Olgii is another province capital that many people use as their last or first stop in Mongolia after or before Russia. So there are many options for staying. People told us that “everyone” stays at this Blue Wolf hotel or ger, but after getting quoted $40 for a hotel room that wasn’t impressive, we searched elsewhere. We found Bastau Hotel, right next to the town square for $12. It was, ok. The first night was good, but the second night the toilets clogged and the neighbors were ridiculously loud. So, maybe Blue Wolf is worth it. We heard later from some people who said there are many other motorcyclists, which can be good to exchange information. We also learned later that the Blue Wolf ger camp is only $10 per person and has good showers and bathrooms.

Approx spend per day

On the road, we continued to average about $50 a day for two for hotel, food, and gas.

Sights and things to do

Similar to other city capitals, each Ulaangom and Olgii had a little park with toys and things for rent that was pleasant to walk around at night. I didn't find much shopping in Ulaangom, although there was a tourist store in the square it was closed everytime we went. The square was really a lot of fun in the evening, the kids loved to play!
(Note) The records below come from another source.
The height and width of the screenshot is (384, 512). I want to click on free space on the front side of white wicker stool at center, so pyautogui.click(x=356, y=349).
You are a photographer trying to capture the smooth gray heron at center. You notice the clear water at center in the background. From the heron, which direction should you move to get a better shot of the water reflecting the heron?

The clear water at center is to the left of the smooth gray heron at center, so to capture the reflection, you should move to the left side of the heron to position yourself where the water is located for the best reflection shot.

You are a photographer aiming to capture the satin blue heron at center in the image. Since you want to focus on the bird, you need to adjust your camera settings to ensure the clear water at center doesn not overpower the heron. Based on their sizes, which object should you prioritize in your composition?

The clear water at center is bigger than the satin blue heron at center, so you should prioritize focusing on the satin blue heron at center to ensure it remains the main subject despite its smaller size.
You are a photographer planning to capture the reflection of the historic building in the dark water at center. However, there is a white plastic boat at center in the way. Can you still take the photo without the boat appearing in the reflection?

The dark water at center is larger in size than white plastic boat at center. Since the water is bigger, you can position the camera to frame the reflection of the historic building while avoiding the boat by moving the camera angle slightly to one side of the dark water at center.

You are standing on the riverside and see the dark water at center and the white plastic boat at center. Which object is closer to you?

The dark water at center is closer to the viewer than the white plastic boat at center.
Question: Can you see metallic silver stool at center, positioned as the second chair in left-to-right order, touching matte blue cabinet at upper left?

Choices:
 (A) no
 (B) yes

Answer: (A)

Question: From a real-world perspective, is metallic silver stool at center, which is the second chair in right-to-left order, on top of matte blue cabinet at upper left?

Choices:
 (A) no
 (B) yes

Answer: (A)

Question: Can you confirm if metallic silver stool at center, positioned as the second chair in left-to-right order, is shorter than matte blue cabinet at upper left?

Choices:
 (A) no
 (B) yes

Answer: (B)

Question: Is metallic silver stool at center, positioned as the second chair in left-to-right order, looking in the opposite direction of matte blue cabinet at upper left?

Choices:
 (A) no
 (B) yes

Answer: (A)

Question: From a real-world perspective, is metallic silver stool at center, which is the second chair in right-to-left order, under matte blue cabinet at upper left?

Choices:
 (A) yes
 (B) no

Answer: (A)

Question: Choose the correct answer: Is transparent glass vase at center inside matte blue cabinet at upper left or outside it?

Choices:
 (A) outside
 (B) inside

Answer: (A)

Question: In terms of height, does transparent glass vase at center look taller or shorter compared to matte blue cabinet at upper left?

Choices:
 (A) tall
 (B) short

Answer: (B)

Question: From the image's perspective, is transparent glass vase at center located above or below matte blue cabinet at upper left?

Olgii has much more tourist options, and many little tourist shops. We ended up making one of the best purchases of the trip: Mongolian yak and camel socks. If you want to get spendy you can get cashmere socks. But we were really impressed with the quality of the yak and camel socks. There are also very touristy shops with local handicrafts. Some of the same stuff you see in Ulaan batar, but a couple unique paintings and carvings. We picked up a game of the ankle bones here.

What we ate

Ulaangom had a couple nice restaurants. Including some that had some frozen chicken that they would fry with potatoes that was well appreciated.

Olgii finally had some diversity of food! Being so close to the Russian border, we found some fried meat pancakes and some soup with potatoes in the little restaurant that is in the same building as the Bastau hotel. Walking around the square, we saw a fancy looking foreigner restaurant. We had already eaten, but if not, may have stopped there to see if anyone wanted to exchange stories.